Quelle più recondite, sono invece Carlo Fidanza e Nicola Procaccini, i due principali europarlamentari di FdI presenti a Varsavia, a sussurrarle. E qui si capisce allora che sì, “certo che la polarizzazione dello scontro tra Ppe ed Ecr, in vista delle elezioni di ottobre, ci preoccupa”. Et pour cause, se è vero che Manfred Weber, garantendo il pieno sostegno dei Popolari a Donald Tusk, definisce il PiS di Morawiecki “il nostro principale nemico”, ricambiato dal premier polacco che paragona il capo del Ppe alla brigata Wagner. Meloni, in autunno, si ritroverà lì, nel mezzo: stretta tra gli amici da tutelare e quelli che vorrebbe guadagnarsi. Lo ammette anche lei, in fondo, quando spiega che “noi oggi possiamo contagiare altre persone. Con la forza della serietà, Ecr dev’essere aperto a lavorare con tanti altri partiti”.
E insomma il sospetto che questa fortezza che finora l’ha protetta, questo partito europeo che un po’ l’ha legittimata, negli anni in cui sembrava relegata ai margini dell’opposizione urlata, forse inizi a esserle un po’ d’impaccio, a Meloni, ora che le sue ambizioni, e il suo ruolo, le impongono di cercare amicizie più decisive, a Bruxelles. Ma liquidare il partito che la settimana scorsa l’ha riconfermata presidente, non si può. Non ora, almeno. “E in ogni caso, non prima delle elezioni”, dicono a Via della Scrofa. E poi? “Poi si vedrà”. L’obiettivo è quello di egemonizzare il gruppo: “Puntiamo a essere di gran lunga la prima componente di Ecr”, dice Fidanza. Significa, intanto, surclassare i polacchi del PiS. E significa, pure, prendere le redini del gruppo a Bruxelles, indirizzarne le scelte. “Farsi garanti della direzione che Ecr prenderà di fronte a tutti gli interlocutori”.

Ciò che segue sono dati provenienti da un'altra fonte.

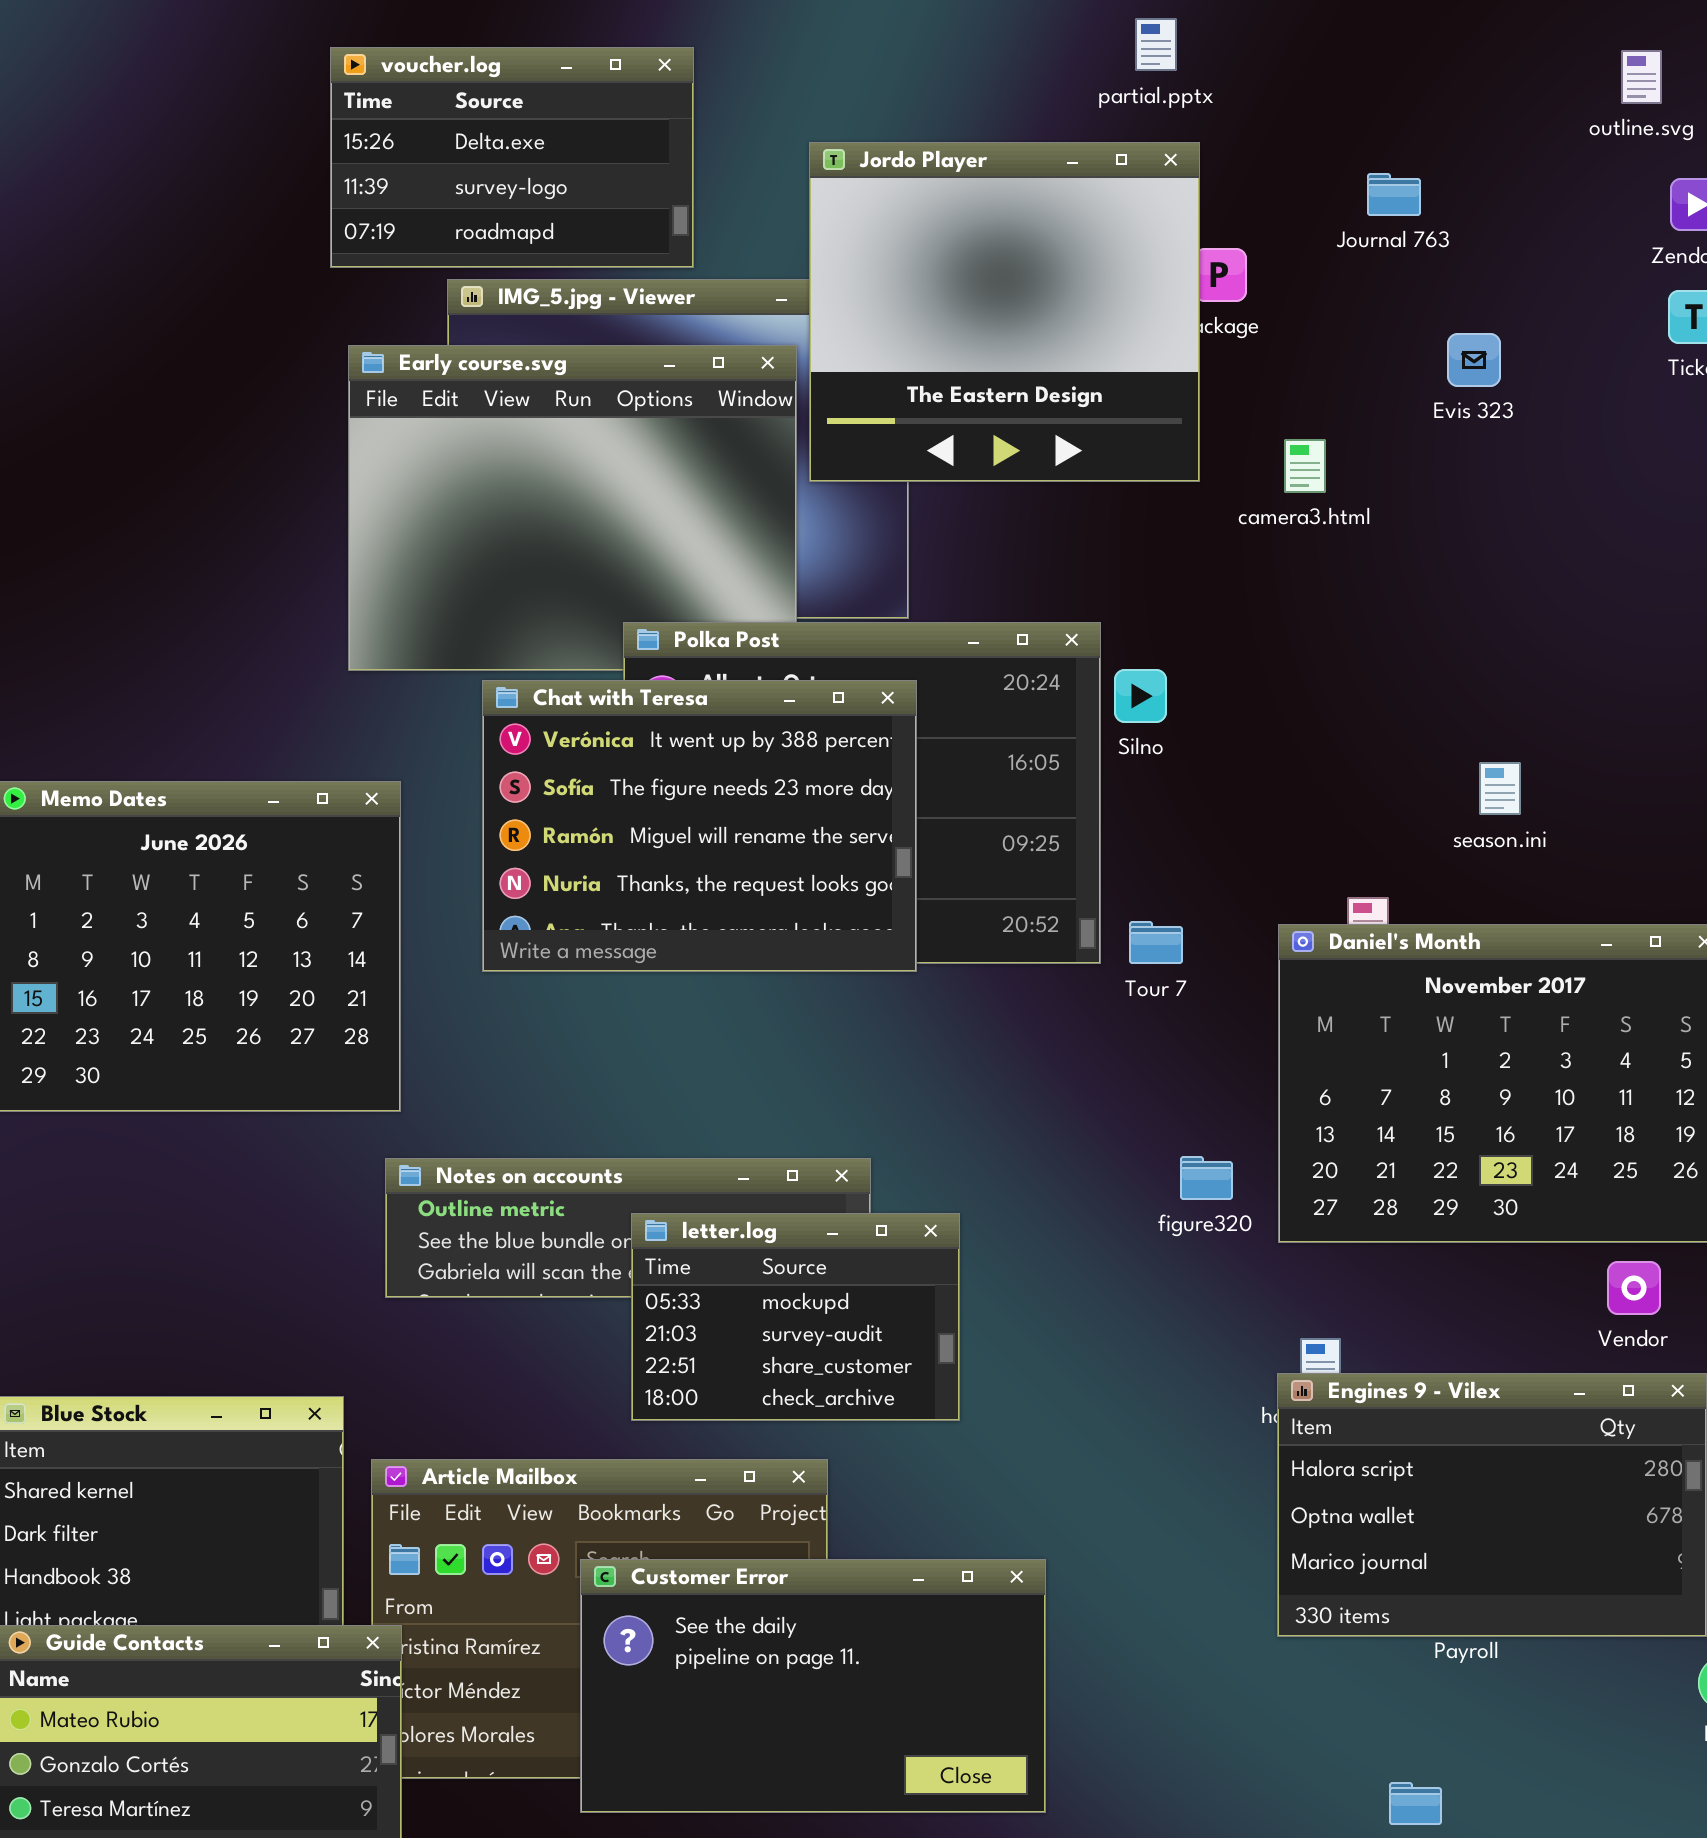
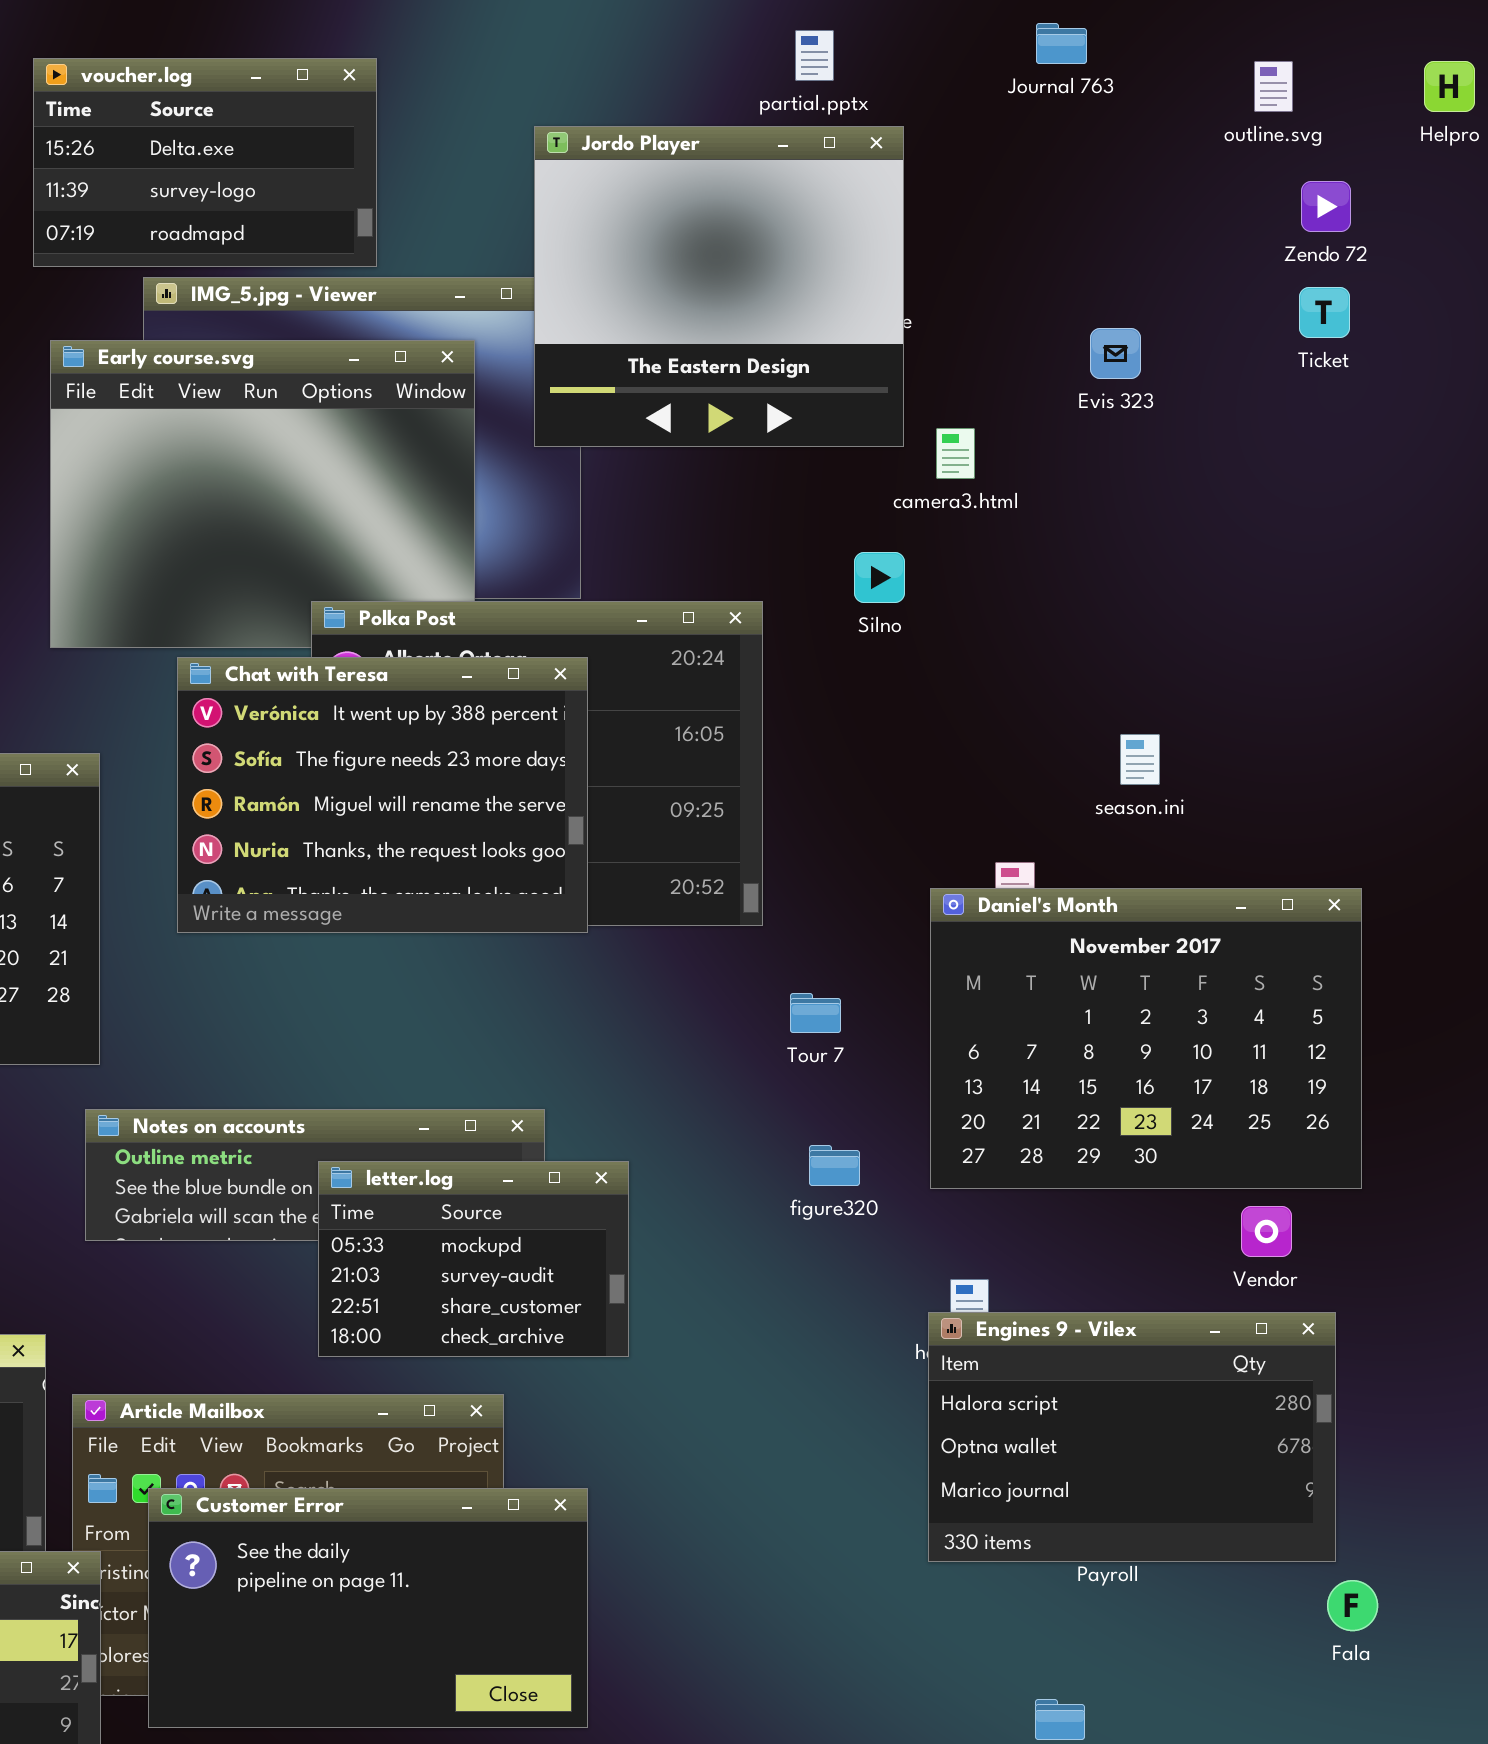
Jordo Player: [809,142,1200,482] -> [534,126,904,447], moved
Journal 763: [1367,173,1421,216] -> [1036,23,1087,64], moved
Silno: [1114,669,1167,723] -> [854,552,905,603], moved
Tour 7: [1129,921,1183,964] -> [790,993,841,1033], moved
figure320: [1180,1156,1233,1200] -> [809,1145,860,1186], moved
Customer Error: [580,1559,1046,1813] -> [148,1488,588,1728], moved

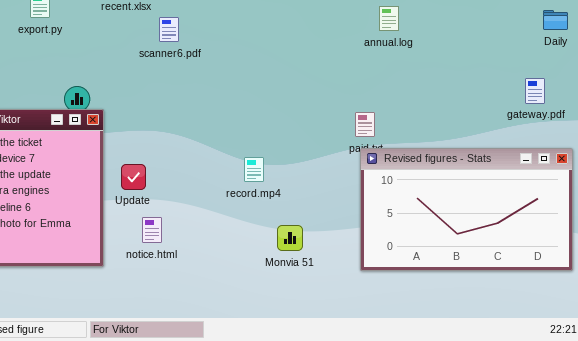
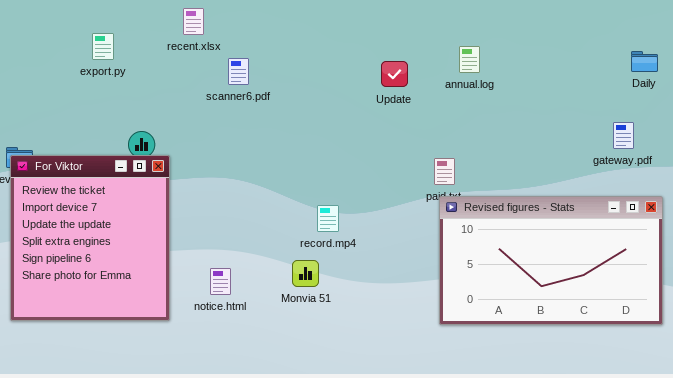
Update: [121,164,146,190] -> [381,61,408,87], moved
Monvia 51: [277,225,303,251] -> [292,260,319,287], moved

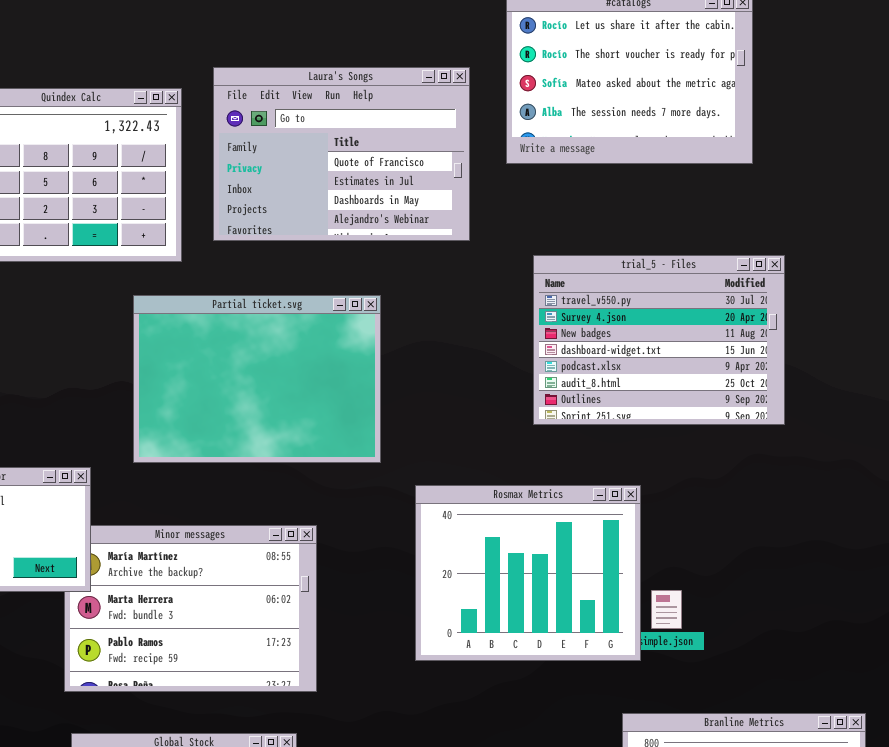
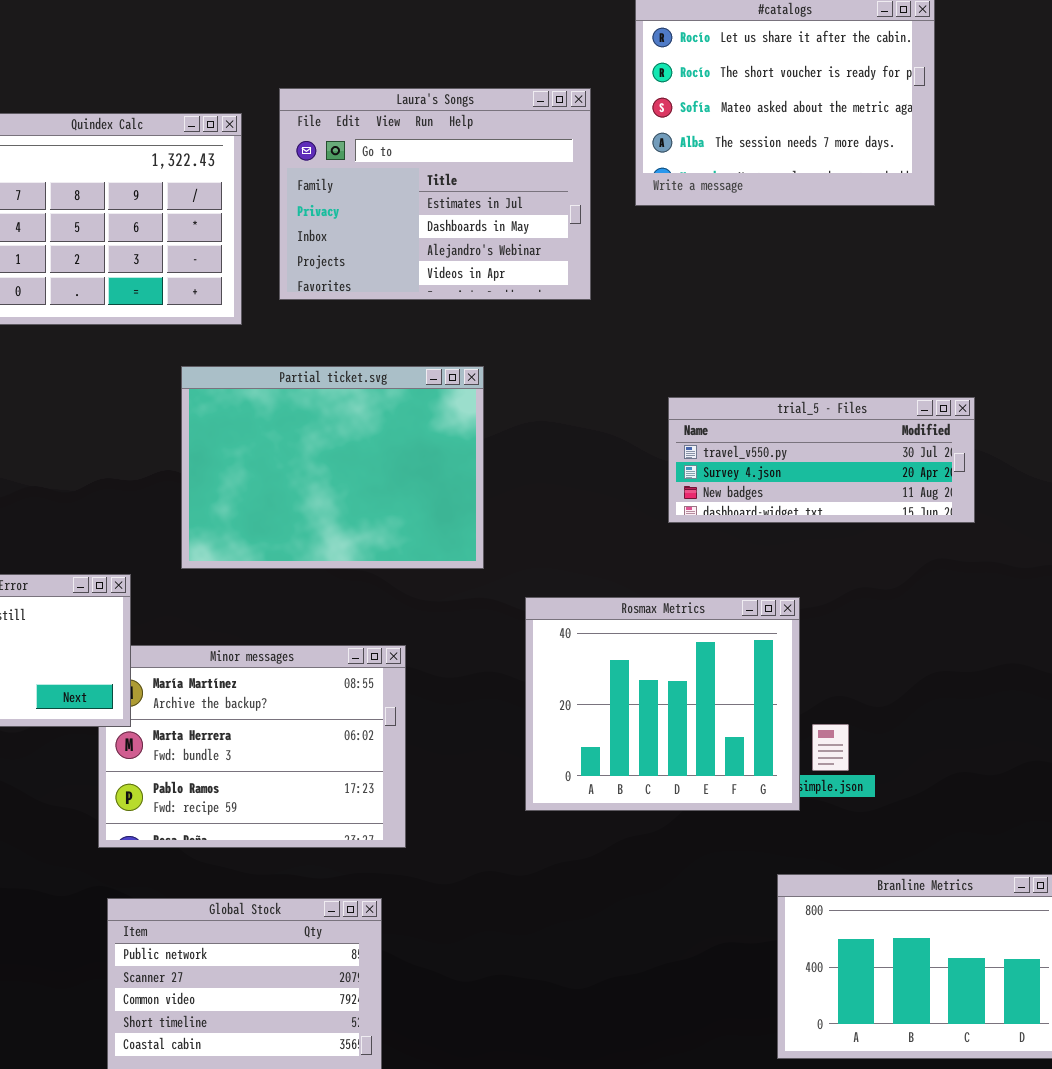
Laura's Songs: [213,67,470,241] -> [279,88,591,300], scrolled down 1 row
trial_5 - Files: [533,255,785,425] -> [668,397,975,523], resized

E dunque forse neppure servirà smantellarlo, Ecr: basterà guadagnarsi sul campo il diritto a indicare la strada, lasciando poi che l’intendenza segua, o ne tragga le conseguenze. E la strada, è evidente, è quella che porta a Ursula, all’accordo non solo col Ppe, ma anche con liberali e progressisti. E certo per ora anche i più pragmatici, come Guido Crosetto, escludono dal perimetro delle possibili alleanze europee di FdI il Pse. Anche Antonio Tajani, sempre più in sintonia con la premier, ieri, durante una riunione dei vertici di FI – che ha visto, tra l’altro, anche un mezzo alterco tra Licia Ronzulli e Maurizio Gasparri – ha condiviso un documento in cui spiega che l’obiettivo degli azzurri è “far nascere alle prossime elezioni europee una maggioranza politica costituita da famiglie di partiti omogenee, i Popolari, i Liberali, i Conservatori”. Ma chi giovedì scorso ha sentito parlare Emmanuel Macron al vertice di Renew, assicura che “per lui è impensabile entrare in coalizione con Ppe ed Ecr da solo”. Aprire a Macron significa, per Meloni, mettere già in conto di dover digerire anche un’intesa coi Socialisti.
Ma questo ovviamente ancora non lo si può dire. Anche perché, al solo sentirlo evocare, un simile scenario, Matteo Salvini è pronto a martellare contro l’abiura dei patrioti. Anche le rassicurazioni offerte da Meloni a Morawiecki, dai confidenti del ministro dei Trasporti, vengono lette come la dimostrazione che “il nostro pressing fa effetto sulla premier”, che insomma “il fiato sul collo” privi la capa di FdI dello spazio di manovra di cui avrebbe bisogno. “Se ci facciamo la guerra tra noi per prendere un voto in più degli altri, questa campagna elettorale sarà solo una gazzarra”, dice Massimiliano Romeo, capogruppo leghista al Senato. “Io credo che invece stavolta si può vincere davvero, come centrodestra: e vincere significa cambiare gli equilibri a Bruxelles. E spero che tutti, nel centrodestra italiano, intendano la vittoria in questo senso”. E chissà se il messaggio è arrivato fino a Varsavia.